Australian Centre for Precision Health, UniSA Clinical and Health Sciences, University of South Australia, Adelaide, Australia.
Computational Learning Systems Laboratory, UniSA STEM, University of South Australia, Mawson Lakes, Australia.
Sci Rep. 2021 Nov 26;11(1):22997. doi: 10.1038/s41598-021-02476-9.
We present a simple and efficient hypothesis-free machine learning pipeline for risk factor discovery that accounts for non-linearity and interaction in large biomedical databases with minimal variable pre-processing. In this study, mortality models were built using gradient boosting decision trees (GBDT) and important predictors were identified using a Shapley values-based feature attribution method, SHAP values. Cox models controlled for false discovery rate were used for confounder adjustment, interpretability, and further validation. The pipeline was tested using information from 502,506 UK Biobank participants, aged 37-73 years at recruitment and followed over seven years for mortality registrations. From the 11,639 predictors included in GBDT, 193 potential risk factors had SHAP values ≥ 0.05, passed the correlation test, and were selected for further modelling. Of the total variable importance summed up, 60% was directly health related, and baseline characteristics, sociodemographics, and lifestyle factors each contributed about 10%. Cox models adjusted for baseline characteristics, showed evidence for an association with mortality for 166 out of the 193 predictors. These included mostly well-known risk factors (e.g., age, sex, ethnicity, education, material deprivation, smoking, physical activity, self-rated health, BMI, and many disease outcomes).

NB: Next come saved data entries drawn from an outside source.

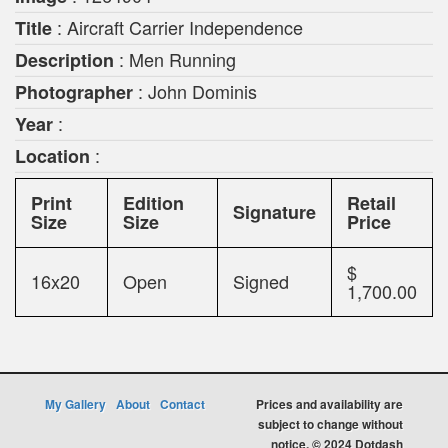
: Aircraft Carrier Independence
Title
: Men Running
Description
: John Dominis
Photographer
:
Year
:
Location
Print
Edition
Retail
Signature
Size
Size
Price
$
16x20
Open
Signed
1,700.00
My Gallery
About
Contact
Prices and availability are
subject to change without
notice. © 2024 Dotdash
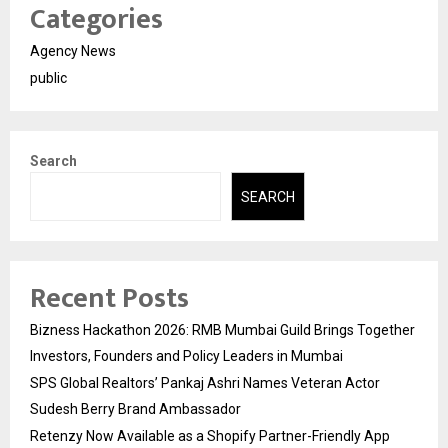
Categories
Agency News
public
Search
SEARCH
Recent Posts
Bizness Hackathon 2026: RMB Mumbai Guild Brings Together
Investors, Founders and Policy Leaders in Mumbai
SPS Global Realtors’ Pankaj Ashri Names Veteran Actor
Sudesh Berry Brand Ambassador
Retenzy Now Available as a Shopify Partner-Friendly App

For 19 predictors we saw evidence for an association in the unadjusted but not adjusted analyses, suggesting bias by confounding. Our GBDT-SHAP pipeline was able to identify relevant predictors 'hidden' within thousands of variables, providing an efficient and pragmatic solution for the first stage of hypothesis free risk factor identification.
我们提出了一种简单而有效的机器学习管道,用于在大型生物医学数据库中发现风险因素,该管道无需进行大量的变量预处理,即可考虑非线性和交互作用。在这项研究中,使用梯度提升决策树 (GBDT) 构建了死亡率模型,并使用基于 Shapley 值的特征归因方法 (SHAP 值) 确定了重要的预测因子。使用校正了虚假发现率的 Cox 模型进行混杂因素调整、可解释性和进一步验证。该管道使用来自 502,506 名英国生物库参与者的信息进行了测试,这些参与者在招募时年龄为 37-73 岁,并在七年多的时间里进行了死亡率登记。在 GBDT 中包含的 11,639 个预测因子中,有 193 个潜在风险因素的 SHAP 值≥0.05,通过了相关性检验,并被选为进一步建模。在总变量重要性中,60%直接与健康相关,基线特征、社会人口统计学和生活方式因素各占 10%左右。调整了基线特征的 Cox 模型显示,在 193 个预测因子中有 166 个与死亡率有显著关联。其中包括大多数众所周知的风险因素(例如年龄、性别、种族、教育、物质剥夺、吸烟、身体活动、自我报告的健康状况、BMI 以及许多疾病结局)。对于 19 个预测因子,我们在未调整的分析中看到了与死亡率相关的证据,但在调整后的分析中则没有,这表明混杂因素偏倚。我们的 GBDT-SHAP 管道能够识别隐藏在数千个变量中的相关预测因子,为无假设风险因素识别的第一阶段提供了一种高效实用的解决方案。